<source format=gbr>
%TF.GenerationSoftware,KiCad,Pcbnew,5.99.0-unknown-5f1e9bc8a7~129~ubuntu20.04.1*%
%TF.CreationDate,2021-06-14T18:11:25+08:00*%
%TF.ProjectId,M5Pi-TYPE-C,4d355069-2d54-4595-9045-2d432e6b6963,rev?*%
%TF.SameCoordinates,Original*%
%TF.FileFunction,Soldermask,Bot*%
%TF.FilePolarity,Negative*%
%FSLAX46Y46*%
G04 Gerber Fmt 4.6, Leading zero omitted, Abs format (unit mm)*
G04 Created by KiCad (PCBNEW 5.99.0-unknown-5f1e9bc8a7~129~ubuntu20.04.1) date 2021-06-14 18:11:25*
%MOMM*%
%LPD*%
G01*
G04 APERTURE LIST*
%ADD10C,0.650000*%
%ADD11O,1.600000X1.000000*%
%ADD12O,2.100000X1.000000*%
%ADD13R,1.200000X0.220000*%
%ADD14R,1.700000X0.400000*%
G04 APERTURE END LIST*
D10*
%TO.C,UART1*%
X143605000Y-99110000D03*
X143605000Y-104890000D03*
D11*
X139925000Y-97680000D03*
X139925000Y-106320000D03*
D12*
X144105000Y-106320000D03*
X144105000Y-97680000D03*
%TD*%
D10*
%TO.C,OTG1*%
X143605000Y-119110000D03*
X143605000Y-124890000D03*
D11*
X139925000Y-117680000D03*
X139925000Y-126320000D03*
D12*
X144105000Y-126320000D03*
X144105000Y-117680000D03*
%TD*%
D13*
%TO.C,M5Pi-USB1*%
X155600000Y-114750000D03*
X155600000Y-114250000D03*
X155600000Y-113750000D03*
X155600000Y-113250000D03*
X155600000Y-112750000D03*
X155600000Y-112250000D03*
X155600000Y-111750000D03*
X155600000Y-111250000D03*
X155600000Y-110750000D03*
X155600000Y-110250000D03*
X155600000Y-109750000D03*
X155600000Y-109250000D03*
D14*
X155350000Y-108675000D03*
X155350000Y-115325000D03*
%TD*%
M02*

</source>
● ● ● ● ●
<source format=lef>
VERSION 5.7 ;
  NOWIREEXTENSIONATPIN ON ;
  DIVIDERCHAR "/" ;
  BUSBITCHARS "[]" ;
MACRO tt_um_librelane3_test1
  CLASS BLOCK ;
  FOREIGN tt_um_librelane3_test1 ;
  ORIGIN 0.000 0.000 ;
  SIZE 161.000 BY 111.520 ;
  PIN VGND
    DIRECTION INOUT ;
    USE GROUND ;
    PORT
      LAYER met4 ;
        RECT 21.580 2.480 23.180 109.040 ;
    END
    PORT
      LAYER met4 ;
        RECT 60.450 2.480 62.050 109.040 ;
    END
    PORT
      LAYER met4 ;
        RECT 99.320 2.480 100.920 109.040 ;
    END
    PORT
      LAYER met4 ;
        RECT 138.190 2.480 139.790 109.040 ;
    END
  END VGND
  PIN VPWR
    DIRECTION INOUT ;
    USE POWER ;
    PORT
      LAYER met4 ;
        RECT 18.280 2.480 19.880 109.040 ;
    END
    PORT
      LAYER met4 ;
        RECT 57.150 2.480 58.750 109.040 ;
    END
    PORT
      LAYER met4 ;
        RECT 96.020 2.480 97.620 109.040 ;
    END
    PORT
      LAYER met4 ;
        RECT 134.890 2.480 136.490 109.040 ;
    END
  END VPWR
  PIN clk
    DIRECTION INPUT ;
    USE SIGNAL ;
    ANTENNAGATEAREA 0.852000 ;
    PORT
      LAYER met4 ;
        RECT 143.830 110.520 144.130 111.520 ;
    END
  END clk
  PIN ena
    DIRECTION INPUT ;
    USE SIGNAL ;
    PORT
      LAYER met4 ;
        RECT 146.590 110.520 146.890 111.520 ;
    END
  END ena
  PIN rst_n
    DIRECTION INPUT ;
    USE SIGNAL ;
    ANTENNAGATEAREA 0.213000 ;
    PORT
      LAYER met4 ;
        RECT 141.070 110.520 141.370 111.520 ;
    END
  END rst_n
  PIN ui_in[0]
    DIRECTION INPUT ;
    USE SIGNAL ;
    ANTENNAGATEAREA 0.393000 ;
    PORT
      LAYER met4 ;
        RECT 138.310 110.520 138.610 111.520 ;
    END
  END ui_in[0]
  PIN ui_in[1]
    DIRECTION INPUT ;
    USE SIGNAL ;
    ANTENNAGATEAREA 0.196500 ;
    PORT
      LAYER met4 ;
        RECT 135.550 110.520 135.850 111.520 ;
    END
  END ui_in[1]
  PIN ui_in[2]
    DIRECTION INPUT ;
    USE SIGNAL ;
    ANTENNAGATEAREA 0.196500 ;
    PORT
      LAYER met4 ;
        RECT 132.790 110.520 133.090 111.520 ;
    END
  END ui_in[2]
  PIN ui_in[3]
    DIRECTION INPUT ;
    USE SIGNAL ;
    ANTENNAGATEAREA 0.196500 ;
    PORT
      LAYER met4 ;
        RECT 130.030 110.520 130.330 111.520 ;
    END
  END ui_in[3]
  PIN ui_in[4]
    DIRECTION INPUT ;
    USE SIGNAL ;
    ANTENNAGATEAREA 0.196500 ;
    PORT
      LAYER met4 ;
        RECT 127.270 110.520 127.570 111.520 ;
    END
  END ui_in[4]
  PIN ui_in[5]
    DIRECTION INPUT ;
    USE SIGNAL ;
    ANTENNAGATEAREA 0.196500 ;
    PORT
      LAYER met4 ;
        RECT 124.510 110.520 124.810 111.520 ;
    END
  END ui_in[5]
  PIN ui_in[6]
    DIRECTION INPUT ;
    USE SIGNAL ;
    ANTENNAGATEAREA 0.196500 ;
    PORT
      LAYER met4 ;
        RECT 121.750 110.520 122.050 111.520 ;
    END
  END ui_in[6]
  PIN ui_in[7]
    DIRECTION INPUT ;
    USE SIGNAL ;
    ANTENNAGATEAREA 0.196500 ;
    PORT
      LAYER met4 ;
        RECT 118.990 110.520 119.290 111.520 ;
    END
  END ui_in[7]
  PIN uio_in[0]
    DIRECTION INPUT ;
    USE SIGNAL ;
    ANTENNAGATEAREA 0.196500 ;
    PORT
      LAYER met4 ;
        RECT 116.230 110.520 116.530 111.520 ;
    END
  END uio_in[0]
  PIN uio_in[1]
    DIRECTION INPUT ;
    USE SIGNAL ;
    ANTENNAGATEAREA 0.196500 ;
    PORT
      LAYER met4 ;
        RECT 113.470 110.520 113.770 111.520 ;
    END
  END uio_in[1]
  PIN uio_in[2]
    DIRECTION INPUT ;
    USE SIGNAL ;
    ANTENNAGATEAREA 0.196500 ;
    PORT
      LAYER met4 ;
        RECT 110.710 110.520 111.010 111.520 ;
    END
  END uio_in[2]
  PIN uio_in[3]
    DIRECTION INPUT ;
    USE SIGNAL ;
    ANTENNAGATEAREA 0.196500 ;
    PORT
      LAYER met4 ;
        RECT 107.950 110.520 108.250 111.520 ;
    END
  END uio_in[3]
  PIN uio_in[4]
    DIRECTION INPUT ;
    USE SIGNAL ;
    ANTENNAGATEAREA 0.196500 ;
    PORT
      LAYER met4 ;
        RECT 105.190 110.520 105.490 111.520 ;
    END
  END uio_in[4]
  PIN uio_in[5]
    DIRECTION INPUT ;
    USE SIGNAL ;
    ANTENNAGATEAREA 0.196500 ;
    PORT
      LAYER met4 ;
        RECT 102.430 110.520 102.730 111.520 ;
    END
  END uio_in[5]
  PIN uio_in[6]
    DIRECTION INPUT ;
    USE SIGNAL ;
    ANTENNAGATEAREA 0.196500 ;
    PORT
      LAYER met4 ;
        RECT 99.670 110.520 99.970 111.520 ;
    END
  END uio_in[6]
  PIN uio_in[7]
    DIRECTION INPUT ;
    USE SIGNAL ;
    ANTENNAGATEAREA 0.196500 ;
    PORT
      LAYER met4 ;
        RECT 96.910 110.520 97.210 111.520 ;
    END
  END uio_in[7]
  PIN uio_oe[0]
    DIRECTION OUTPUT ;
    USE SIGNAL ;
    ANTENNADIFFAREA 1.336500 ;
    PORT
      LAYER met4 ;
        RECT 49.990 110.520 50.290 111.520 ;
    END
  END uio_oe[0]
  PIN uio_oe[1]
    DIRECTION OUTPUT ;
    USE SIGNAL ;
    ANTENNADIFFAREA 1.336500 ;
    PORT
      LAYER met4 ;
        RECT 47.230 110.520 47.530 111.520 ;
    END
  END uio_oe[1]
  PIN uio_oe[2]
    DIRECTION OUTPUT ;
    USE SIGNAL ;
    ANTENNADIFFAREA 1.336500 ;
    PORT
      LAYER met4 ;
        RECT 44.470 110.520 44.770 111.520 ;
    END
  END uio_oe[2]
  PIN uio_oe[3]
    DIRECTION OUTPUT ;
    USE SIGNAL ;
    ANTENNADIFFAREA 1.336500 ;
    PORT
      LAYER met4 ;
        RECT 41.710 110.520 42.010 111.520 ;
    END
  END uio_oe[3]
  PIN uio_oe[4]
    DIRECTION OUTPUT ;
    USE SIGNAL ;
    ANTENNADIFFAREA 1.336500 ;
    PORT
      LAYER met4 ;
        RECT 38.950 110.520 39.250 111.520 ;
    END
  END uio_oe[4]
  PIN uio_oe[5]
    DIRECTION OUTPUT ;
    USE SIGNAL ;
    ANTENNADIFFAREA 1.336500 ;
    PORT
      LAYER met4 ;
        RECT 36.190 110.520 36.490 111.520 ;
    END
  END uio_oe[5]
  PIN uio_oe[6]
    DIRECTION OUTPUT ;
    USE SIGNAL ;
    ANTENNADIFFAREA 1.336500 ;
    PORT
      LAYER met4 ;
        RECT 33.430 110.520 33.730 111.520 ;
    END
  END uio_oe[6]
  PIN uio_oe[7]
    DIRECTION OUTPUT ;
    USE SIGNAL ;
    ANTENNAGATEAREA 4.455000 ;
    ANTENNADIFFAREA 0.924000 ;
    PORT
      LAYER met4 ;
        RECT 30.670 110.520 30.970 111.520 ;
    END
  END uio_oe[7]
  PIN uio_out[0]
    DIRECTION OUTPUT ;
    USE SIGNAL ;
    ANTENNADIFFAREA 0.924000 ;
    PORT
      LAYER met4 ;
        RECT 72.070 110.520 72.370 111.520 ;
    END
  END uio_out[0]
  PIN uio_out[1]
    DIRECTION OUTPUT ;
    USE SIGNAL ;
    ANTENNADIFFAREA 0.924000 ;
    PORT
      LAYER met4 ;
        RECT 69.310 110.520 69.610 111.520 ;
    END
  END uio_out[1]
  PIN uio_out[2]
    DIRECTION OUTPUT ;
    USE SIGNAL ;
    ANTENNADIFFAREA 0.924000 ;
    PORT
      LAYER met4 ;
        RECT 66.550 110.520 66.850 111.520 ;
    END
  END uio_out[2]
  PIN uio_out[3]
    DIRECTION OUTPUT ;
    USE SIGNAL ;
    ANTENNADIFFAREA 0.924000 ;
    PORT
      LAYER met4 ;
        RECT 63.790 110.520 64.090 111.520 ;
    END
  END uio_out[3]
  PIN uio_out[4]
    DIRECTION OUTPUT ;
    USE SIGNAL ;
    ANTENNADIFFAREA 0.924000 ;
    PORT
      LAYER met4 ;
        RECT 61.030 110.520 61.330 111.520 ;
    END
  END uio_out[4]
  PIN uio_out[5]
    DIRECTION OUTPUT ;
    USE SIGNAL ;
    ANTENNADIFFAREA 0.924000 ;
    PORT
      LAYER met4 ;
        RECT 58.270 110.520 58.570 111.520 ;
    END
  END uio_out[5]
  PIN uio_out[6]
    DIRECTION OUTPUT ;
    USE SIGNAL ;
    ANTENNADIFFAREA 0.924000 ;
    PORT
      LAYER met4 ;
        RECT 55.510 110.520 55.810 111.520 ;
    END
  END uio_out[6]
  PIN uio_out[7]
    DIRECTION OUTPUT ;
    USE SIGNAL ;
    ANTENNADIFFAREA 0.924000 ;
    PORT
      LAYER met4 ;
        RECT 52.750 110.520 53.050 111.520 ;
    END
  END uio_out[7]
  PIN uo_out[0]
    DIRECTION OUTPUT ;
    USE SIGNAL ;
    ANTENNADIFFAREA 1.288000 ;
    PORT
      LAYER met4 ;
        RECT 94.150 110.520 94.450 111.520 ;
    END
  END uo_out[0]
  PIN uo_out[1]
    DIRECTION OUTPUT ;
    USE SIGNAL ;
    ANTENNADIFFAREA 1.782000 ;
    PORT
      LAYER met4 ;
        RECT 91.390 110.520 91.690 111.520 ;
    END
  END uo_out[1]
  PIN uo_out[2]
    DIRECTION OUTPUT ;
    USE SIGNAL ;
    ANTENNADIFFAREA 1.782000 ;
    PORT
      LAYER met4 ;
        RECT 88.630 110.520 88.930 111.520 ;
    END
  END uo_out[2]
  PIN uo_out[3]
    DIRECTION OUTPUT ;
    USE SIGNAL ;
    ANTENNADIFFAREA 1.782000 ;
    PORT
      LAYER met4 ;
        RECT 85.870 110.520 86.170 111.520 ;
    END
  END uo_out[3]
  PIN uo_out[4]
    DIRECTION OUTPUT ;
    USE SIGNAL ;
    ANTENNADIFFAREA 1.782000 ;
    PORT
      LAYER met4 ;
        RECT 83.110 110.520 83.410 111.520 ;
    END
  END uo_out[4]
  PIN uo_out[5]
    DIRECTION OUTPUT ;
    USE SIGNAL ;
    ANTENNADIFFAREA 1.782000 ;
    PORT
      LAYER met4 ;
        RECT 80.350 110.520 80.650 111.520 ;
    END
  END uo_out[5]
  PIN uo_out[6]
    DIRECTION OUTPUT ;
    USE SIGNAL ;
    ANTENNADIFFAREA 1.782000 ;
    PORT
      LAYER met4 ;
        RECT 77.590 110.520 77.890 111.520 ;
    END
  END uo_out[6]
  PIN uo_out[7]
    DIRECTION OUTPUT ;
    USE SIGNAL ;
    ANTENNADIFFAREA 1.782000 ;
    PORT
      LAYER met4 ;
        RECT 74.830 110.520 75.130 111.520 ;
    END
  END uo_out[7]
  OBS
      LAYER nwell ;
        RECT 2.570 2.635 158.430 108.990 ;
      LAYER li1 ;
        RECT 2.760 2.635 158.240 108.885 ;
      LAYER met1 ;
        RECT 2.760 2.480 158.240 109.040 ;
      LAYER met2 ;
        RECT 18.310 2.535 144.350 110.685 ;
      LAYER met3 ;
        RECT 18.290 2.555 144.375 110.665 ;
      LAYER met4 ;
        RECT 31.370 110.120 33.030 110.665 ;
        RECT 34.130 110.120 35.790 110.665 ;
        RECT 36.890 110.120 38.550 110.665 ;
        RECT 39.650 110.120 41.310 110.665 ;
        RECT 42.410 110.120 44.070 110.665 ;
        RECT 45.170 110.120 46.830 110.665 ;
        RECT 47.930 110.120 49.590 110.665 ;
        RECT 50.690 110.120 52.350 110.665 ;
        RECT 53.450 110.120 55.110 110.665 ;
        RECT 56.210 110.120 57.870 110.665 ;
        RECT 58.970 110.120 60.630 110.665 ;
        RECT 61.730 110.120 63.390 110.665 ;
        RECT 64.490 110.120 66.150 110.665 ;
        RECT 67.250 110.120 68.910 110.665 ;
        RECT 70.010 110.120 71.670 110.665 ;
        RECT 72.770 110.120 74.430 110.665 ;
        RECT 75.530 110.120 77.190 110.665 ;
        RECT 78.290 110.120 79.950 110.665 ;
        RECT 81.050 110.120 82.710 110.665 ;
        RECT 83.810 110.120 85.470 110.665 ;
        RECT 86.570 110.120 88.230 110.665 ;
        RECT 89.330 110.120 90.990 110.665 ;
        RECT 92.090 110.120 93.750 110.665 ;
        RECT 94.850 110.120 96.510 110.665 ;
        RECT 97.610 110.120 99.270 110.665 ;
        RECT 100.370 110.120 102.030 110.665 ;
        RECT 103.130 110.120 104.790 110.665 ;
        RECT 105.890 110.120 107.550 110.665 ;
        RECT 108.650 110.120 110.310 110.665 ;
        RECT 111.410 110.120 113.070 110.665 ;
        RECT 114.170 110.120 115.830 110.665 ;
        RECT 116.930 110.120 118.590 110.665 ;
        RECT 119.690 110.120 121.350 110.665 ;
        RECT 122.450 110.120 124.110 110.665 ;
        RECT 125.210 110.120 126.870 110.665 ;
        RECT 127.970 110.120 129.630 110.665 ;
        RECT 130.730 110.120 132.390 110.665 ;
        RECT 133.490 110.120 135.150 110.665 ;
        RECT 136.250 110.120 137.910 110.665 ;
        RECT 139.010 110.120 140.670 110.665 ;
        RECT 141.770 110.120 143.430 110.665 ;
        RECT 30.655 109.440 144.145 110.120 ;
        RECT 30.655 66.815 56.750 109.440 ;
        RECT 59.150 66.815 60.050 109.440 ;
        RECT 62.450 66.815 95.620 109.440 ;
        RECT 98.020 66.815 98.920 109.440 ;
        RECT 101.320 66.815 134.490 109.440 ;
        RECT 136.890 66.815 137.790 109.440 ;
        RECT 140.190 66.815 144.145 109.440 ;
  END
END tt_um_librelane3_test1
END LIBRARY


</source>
● ● ● ● ●
Directions for this task: Copy each line of the data above that holds "APERTURE".

Solution for this exercise:
G04 APERTURE LIST*
G04 APERTURE END LIST*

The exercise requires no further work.